In recent years many researchers have focused on automatic detection methods using computationally intelligent techniques powered with Artificial Intelligence. The merits and effectiveness of computer-aided systems are reliable, efficient, and faster. Deep neural network is an artificial neural network based on machine learning concepts. It has successfully contributed to the detection and identification of speech recognition, image processing, computer vision, and many others [11-15]. The aim of this study is to introduce a novel technique for feature optimization with its implementation using a deep neural network. This paper explores a multifaceted approach to tackling a critical healthcare challenge and embarks on a distinctive journey by merging the prowess of deep learning with a judiciously optimized feature selection strategy, striving to enhance the accuracy and efficiency of diabetic retinopathy detection. In the last decade many researchers have proposed automated methods for the detection of retinopathy and used different feature selection methods for improving the effectiveness of the model, but in this paper to get the most promising set of features that contributes maximum to the output, a union of the two-feature selection method is performed. The proposed approach performed better when compared to other techniques implemented on non-optimized and optimized data subsets discussed in the results section.

This research article is broken up into five sections. The first section gives a general overview of the many types of diabetic retinopathy and the issues with existing methods. Pertinent research on retinopathy disease detection is included in the second section. The procedures and techniques used for disease detection are provided in section three of the research methodology. The findings of numerous machine learning methods applied to whole and condensed datasets are discussed in section four followed by a discussion and conclusion in sections five and six.

2. Related Work

Many researchers have developed numerous automated methods for early identification of disease at initial stages but still have room for improvement in detection methods. Imani et al. in their study proposed a novel screening system for the detection of retinopathy. The author divided their work into three phases. The first phase deals with the pre-screening of the images to assess the quality of the images. The second step exploits the structural information of the images using the proposed algorithm and if the quality of the images is satisfactory then they are passed to the third phase for the detection of retinopathy. The authors implemented the MCA algorithm for the separation of retinal vessels and lesions and finally support vector machine classifier was implemented to find the normal and abnormal retinal images. For experimental purposes, the authors have used a public dataset Messidor which contains 1,200 retinal images. Their suggested system had a 92.01% sensitivity and a 95.45% specificity [16].

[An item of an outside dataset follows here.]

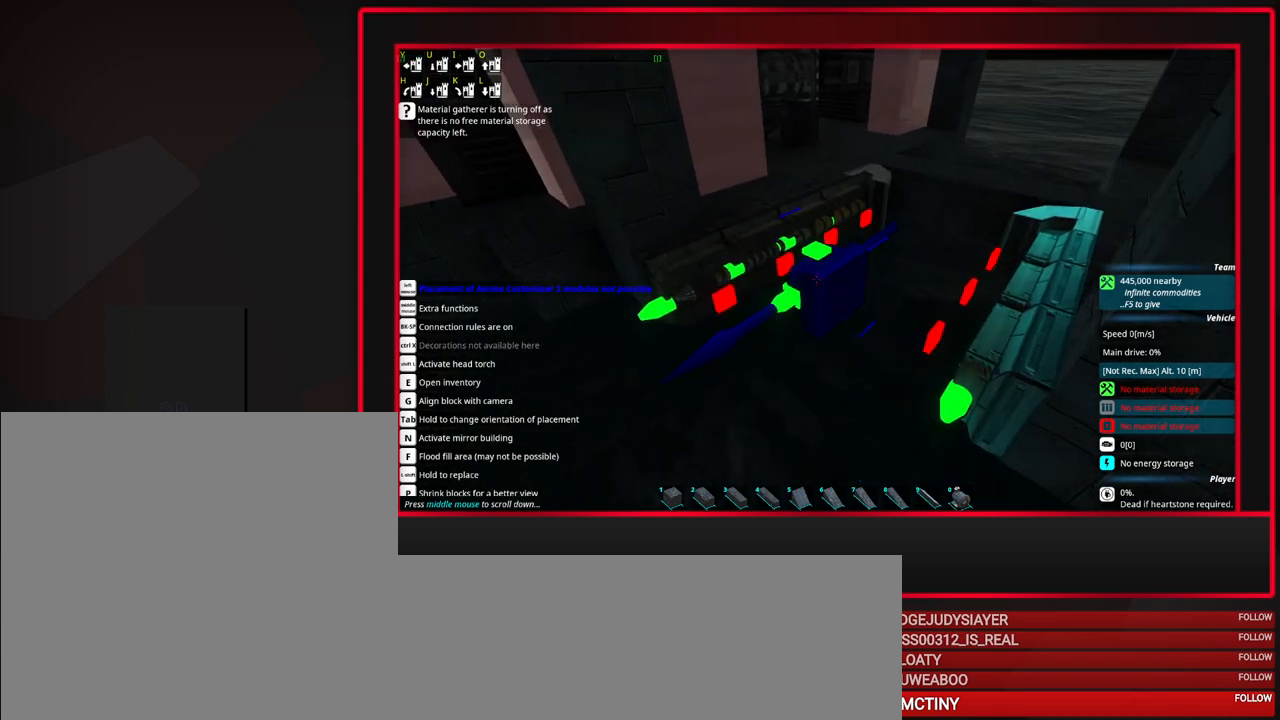
{"keys": [], "mouse": [], "events": [[17, "d", "down"], [100, "d", "up"], [200, "d", "down"], [300, "d", "up"]]}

Gadekallu et al. [17] in their work discussed how diabetic retinopathy can be identified using a deep neural network. Feature selection was performed using principal component analysis, further author implemented the grey wolf optimization technique for optimal selection of the feature subset. They used a sigmoid activation function with an Adam optimizer for the creation of a deep neural network. The proposed network was implemented on the Debrecen dataset available at the UCI machine learning repository. The dataset has 1151 records with 20 attributes in which the last attribute shows the class label. The Messidor picture dataset served as the source for the features used in this dataset. The effectiveness of the model was evaluated in comparison to various machine learning techniques used, including decision trees, k-nearest neighbors, support vector machines, and naive Bayes. The proposed approach achieved the highest accuracy of 96%.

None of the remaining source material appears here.